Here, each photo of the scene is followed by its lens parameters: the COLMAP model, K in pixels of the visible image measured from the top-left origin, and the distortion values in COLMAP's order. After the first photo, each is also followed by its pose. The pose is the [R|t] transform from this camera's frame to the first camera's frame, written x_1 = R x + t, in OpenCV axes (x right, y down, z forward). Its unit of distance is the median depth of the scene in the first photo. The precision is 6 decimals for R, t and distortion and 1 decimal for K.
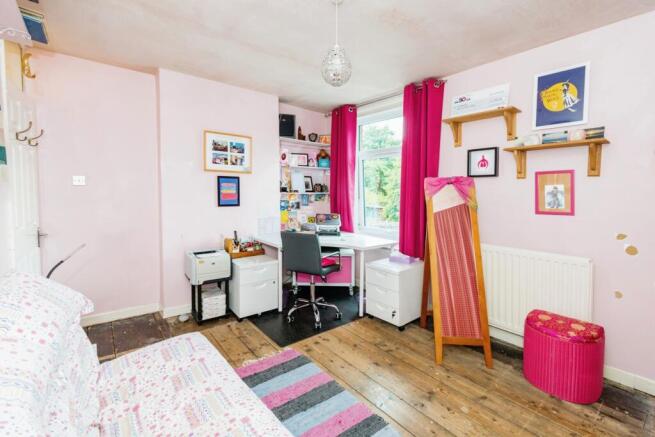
lens RADIAL K [[286.7, 0, 328.3], [0, 286.7, 210.5], [0, 0, 1]] dist [-0.000297, -0.000093]
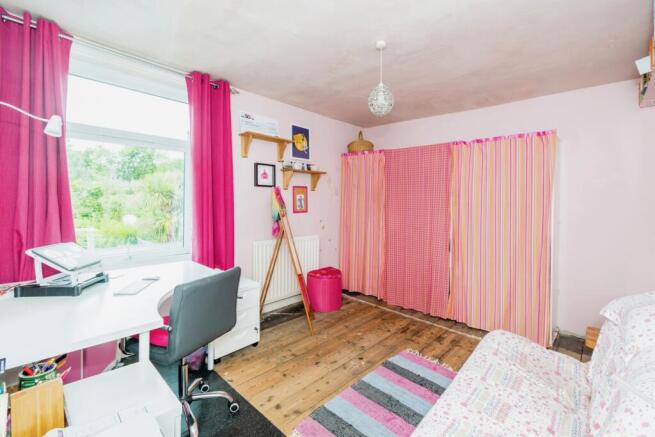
lens RADIAL K [[290.7, 0, 327.4], [0, 290.7, 201.4], [0, 0, 1]] dist [-0.000548, -0.000396]
pose [[-0.129579, -0.021700, 0.991332, -0.869775], [0.043648, 0.998667, 0.027566, -0.089086], [-0.990608, 0.046842, -0.128459, 1.046003]]
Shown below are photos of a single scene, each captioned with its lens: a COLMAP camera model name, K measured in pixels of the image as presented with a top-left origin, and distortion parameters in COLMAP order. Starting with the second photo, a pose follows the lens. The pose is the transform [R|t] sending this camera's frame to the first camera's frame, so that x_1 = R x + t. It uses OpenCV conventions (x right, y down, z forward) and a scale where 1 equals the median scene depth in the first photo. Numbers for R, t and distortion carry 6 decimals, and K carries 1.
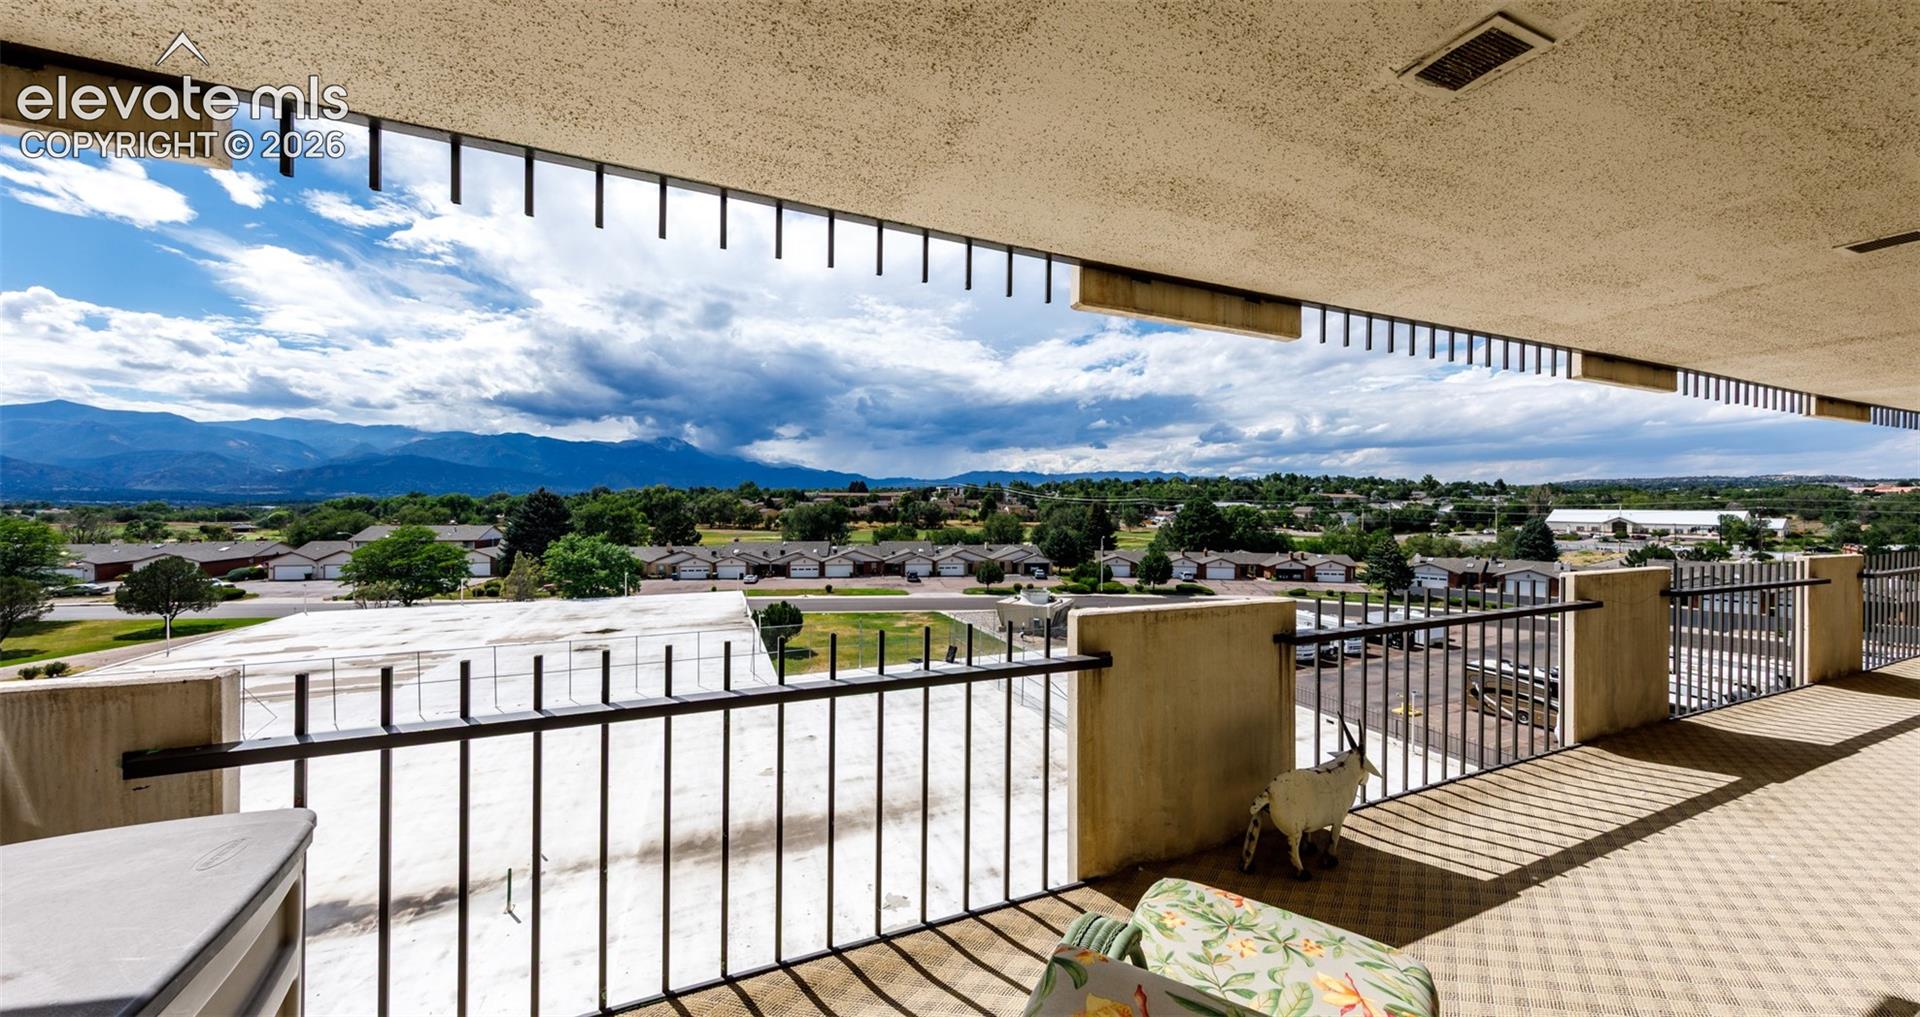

════════════════

* Assignment: Repeat the records above line for line, word for word, and leave out the pictures.

* Finished exercise:
Here, each photo of the scene is followed by its lens parameters: the COLMAP model, K in pixels of the visible image measured from the top-left origin, and the distortion values in COLMAP's order. After the first photo, each is also followed by its pose. The pose is the [R|t] transform from this camera's frame to the first camera's frame, written x_1 = R x + t, in OpenCV axes (x right, y down, z forward). Its unit of distance is the median depth of the scene in the first photo. The precision is 6 decimals for R, t and distortion and 1 decimal for K.
lens RADIAL K [[286.7, 0, 328.3], [0, 286.7, 210.5], [0, 0, 1]] dist [-0.000297, -0.000093]
lens RADIAL K [[290.7, 0, 327.4], [0, 290.7, 201.4], [0, 0, 1]] dist [-0.000548, -0.000396]
pose [[-0.129579, -0.021700, 0.991332, -0.869775], [0.043648, 0.998667, 0.027566, -0.089086], [-0.990608, 0.046842, -0.128459, 1.046003]]
Shown below are photos of a single scene, each captioned with its lens: a COLMAP camera model name, K measured in pixels of the image as presented with a top-left origin, and distortion parameters in COLMAP order. Starting with the second photo, a pose follows the lens. The pose is the transform [R|t] sending this camera's frame to the first camera's frame, so that x_1 = R x + t. It uses OpenCV conventions (x right, y down, z forward) and a scale where 1 equals the median scene depth in the first photo. Numbers for R, t and distortion carry 6 decimals, and K carries 1.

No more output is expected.